## Exercise A
Name every RFC that the shepherd writeup mentions.
## Exercise B
Rewrite the shepherd writeup from "(8) Has an IPR" to "no IPR involved.", putting "intellectual property" in place of "IPR".
## Exercise C
Carry on the shepherd writeup from the point where it stops.
** Opening Passage block **
There are no IPR issues disclosed or known. The shepherd polled the
authors.

(8) Has an IPR disclosure been filed that references this document? If
so, summarize any WG discussion and conclusion regarding the IPR disclosures.

There is no IPR involved.

(9) How solid is the WG consensus behind this document? Does it represent
the strong concurrence of a few individuals, with others being silent,
or does the WG as a whole understand and agree with it?

The WG consensus behind the document is strong. 

(10) Has anyone threatened an appeal or otherwise indicated extreme
discontent? If so, please summarise the areas of conflict in separate
email messages to the Responsible Area Director. (It should be in a
separate email because this questionnaire is publicly available.)

No one has threatned an appeal or otherwise indicated extreme
discontent.

11) Identify any ID nits the Document Shepherd has found in this
document. (See http://www.ietf.org/tools/idnits/ and the Internet-Drafts
Checklist). Boilerplate checks are not enough; this check needs to
be thorough. 

There are a few minor warning nits that could be fixed before
publication. There are of two types:
a) "weird spacing"
b) "unused reference"
c) Not found by the nits tool is the fact that section 3.1
 on line 261, a reference to RFC5812 is made when it should be
 a reference to RFC1812 (only off by 4000;->).

(12) Describe how the document meets any required formal review criteria,
such as the MIB Doctor, media type, and URI type reviews.

The document has an IANA considerations section that is appropriately
filled out. It does not require reviews related to MIBs. 

(13) Have all references within this document been identified as either
normative or informative? 

yes.
All references are properly separated and labelled.

(14) Are there normative references to documents that are not ready
for advancement or are otherwise in an unclear state? If such normative
references exist, what is the plan for their completion? 

no.

(15) Are there downward normative references references (see RFC 3967)? If
so, list these downward references to support the Area Director in the
Last Call procedure. 

no.

(16) Will publication of this document change the status of any existing
RFCs? Are those RFCs listed on the title page header, listed in the
abstract, and discussed in the introduction? If the RFCs are not listed
in the Abstract and Introduction, explain why, and point to the part
of the document where the relationship of this document to the other RFCs
is discussed. If this information is not in the document, explain why
the WG considers it unnecessary.
** Closing Passage block **
** Opening Data section block **
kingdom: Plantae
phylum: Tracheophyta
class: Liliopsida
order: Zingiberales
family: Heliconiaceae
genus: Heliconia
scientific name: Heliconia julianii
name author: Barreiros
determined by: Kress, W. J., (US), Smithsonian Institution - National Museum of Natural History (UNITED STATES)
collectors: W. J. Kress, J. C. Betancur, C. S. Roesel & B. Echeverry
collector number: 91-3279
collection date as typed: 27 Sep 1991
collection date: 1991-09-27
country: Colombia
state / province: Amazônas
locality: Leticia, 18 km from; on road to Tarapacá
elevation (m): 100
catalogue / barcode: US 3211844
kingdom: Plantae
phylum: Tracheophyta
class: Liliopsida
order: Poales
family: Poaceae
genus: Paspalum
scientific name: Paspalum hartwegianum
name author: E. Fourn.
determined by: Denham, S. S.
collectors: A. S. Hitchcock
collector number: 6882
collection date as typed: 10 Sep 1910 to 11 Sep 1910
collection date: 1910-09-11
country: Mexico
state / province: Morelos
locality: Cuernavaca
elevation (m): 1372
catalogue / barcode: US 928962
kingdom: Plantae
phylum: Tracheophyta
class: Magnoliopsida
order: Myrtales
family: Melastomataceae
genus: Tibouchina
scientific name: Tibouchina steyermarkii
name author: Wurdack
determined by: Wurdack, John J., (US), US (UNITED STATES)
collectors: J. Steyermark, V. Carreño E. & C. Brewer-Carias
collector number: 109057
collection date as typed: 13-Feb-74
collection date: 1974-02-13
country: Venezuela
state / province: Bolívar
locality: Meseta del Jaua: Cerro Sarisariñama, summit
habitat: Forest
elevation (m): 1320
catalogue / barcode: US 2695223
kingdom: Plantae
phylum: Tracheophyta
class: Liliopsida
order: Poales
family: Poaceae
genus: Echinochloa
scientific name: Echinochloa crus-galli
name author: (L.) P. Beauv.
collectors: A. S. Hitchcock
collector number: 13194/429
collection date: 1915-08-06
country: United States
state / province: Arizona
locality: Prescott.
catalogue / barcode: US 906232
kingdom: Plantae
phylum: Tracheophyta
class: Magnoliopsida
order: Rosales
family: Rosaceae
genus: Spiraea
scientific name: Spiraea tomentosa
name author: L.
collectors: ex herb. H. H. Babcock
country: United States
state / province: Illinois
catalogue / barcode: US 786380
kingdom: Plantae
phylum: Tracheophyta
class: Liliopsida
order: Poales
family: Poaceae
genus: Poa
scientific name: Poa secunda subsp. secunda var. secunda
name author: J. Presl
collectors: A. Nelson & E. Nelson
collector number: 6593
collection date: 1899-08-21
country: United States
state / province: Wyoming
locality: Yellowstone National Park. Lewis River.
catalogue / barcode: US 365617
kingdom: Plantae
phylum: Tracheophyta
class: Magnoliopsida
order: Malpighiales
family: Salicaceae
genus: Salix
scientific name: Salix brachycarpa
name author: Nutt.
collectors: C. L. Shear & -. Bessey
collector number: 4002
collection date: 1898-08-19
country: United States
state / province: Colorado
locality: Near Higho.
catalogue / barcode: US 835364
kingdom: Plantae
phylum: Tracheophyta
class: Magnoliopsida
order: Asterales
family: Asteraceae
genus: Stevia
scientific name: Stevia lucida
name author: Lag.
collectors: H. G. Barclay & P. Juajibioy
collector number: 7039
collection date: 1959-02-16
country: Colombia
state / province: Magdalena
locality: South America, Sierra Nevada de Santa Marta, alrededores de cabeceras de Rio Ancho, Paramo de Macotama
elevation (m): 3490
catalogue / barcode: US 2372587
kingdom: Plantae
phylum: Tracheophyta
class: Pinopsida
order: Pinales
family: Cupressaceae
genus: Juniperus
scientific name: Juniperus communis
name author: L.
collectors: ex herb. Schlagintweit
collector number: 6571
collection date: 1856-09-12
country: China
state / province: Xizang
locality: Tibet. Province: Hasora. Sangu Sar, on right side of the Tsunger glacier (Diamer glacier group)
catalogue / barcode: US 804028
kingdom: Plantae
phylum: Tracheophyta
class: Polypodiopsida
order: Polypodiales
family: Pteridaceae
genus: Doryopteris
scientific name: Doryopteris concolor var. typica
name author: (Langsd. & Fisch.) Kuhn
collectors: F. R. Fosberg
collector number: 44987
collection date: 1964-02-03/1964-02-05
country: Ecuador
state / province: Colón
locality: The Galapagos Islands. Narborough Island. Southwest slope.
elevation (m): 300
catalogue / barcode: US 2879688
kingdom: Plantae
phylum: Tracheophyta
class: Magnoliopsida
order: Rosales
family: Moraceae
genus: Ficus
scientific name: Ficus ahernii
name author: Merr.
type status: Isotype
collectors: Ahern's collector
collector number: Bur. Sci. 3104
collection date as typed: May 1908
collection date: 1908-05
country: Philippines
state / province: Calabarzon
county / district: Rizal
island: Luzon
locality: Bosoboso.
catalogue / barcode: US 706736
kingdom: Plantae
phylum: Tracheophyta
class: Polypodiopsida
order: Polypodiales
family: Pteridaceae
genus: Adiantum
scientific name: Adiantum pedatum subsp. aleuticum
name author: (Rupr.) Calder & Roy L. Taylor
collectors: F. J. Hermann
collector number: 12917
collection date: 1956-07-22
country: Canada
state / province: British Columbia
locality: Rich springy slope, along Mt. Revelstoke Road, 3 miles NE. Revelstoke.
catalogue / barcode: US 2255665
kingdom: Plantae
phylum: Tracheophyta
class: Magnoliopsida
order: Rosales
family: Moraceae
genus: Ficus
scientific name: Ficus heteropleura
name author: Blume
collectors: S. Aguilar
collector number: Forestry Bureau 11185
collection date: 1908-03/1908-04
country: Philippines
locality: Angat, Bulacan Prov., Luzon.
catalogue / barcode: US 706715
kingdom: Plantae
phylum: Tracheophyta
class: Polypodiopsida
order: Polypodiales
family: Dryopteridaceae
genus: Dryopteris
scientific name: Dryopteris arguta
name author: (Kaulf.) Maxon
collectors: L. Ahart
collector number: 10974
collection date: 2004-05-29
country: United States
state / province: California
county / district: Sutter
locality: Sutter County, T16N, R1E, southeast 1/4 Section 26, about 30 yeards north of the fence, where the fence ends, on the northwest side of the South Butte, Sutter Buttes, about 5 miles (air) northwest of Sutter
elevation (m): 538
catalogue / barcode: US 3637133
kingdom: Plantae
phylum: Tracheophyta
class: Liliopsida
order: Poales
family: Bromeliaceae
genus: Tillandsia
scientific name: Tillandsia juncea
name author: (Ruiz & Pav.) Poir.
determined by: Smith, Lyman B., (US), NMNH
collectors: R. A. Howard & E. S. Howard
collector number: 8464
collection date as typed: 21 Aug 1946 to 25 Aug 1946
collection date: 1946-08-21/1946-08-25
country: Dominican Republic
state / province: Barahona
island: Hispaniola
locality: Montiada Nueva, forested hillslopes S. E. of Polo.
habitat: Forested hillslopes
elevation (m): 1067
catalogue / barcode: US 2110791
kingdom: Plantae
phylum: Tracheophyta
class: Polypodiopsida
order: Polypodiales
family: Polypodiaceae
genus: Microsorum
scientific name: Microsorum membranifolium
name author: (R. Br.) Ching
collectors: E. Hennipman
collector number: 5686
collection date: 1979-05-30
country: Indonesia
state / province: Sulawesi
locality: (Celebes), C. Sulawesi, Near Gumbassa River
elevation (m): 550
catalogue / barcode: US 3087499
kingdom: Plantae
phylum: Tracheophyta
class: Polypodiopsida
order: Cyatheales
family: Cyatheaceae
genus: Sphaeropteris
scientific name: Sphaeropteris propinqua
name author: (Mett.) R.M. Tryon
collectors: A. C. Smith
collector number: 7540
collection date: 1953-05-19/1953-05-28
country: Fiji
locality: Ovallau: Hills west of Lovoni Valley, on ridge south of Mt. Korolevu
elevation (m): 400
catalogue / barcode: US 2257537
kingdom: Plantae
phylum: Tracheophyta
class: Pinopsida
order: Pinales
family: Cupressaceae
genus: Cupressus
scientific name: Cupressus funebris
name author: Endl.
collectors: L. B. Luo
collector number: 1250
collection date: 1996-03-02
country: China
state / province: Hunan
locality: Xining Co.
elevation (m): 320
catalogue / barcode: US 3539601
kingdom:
** Closing Data section block **
## Response box A
RFC5812, RFC1812, RFC 3967

## Response box B
(8) Has an intellectual property disclosure been filed that references this document? If
so, summarize any WG discussion and conclusion regarding the intellectual property disclosures.

There is no intellectual property involved.

## Response box C
The publication of this document will not change the status of any
existing RFCs.

(17) Describe the Document Shepherd's review of the IANA considerations
section, especially with regard to its consistency with the body of
the document. Confirm that all protocol extensions that the document
makes are associated with the appropriate reservations in IANA registries.
Confirm that any referenced IANA registries have been clearly identified.
Confirm that newly created IANA registries include a detailed
specification of the initial contents for the registry, that allocations
procedures for future registrations are defined, and a reasonable name
for the new registry has been suggested (see RFC 5226). 

This document adds to existing ForCES IANA registries and
introduces new registeries.
It adds definitions to LFB Class Names and LFB Class Identifiers
registery.
It adds 3 new registeries for holding:
a) Metadata ID, b) Exception ID and c) Validate Error ID.

(18) List any new IANA registries that require Expert Review for future
allocations. Provide any public guidance that the IESG would find useful
in selecting the IANA Experts for these new registries. 

IANA expert review is required for the new registeries described in #17 
above.

(19) Describe reviews and automated checks performed by the Document
Shepherd to validate sections of the document written in a formal
language, such as XML code, BNF rules, MIB definitions, etc.

The XML definitions have been vetted by various XML validators
against the ForCES model schema.
The XML defined in the document has also been verified by an
an implementations in which the Document Shepherd has been involved.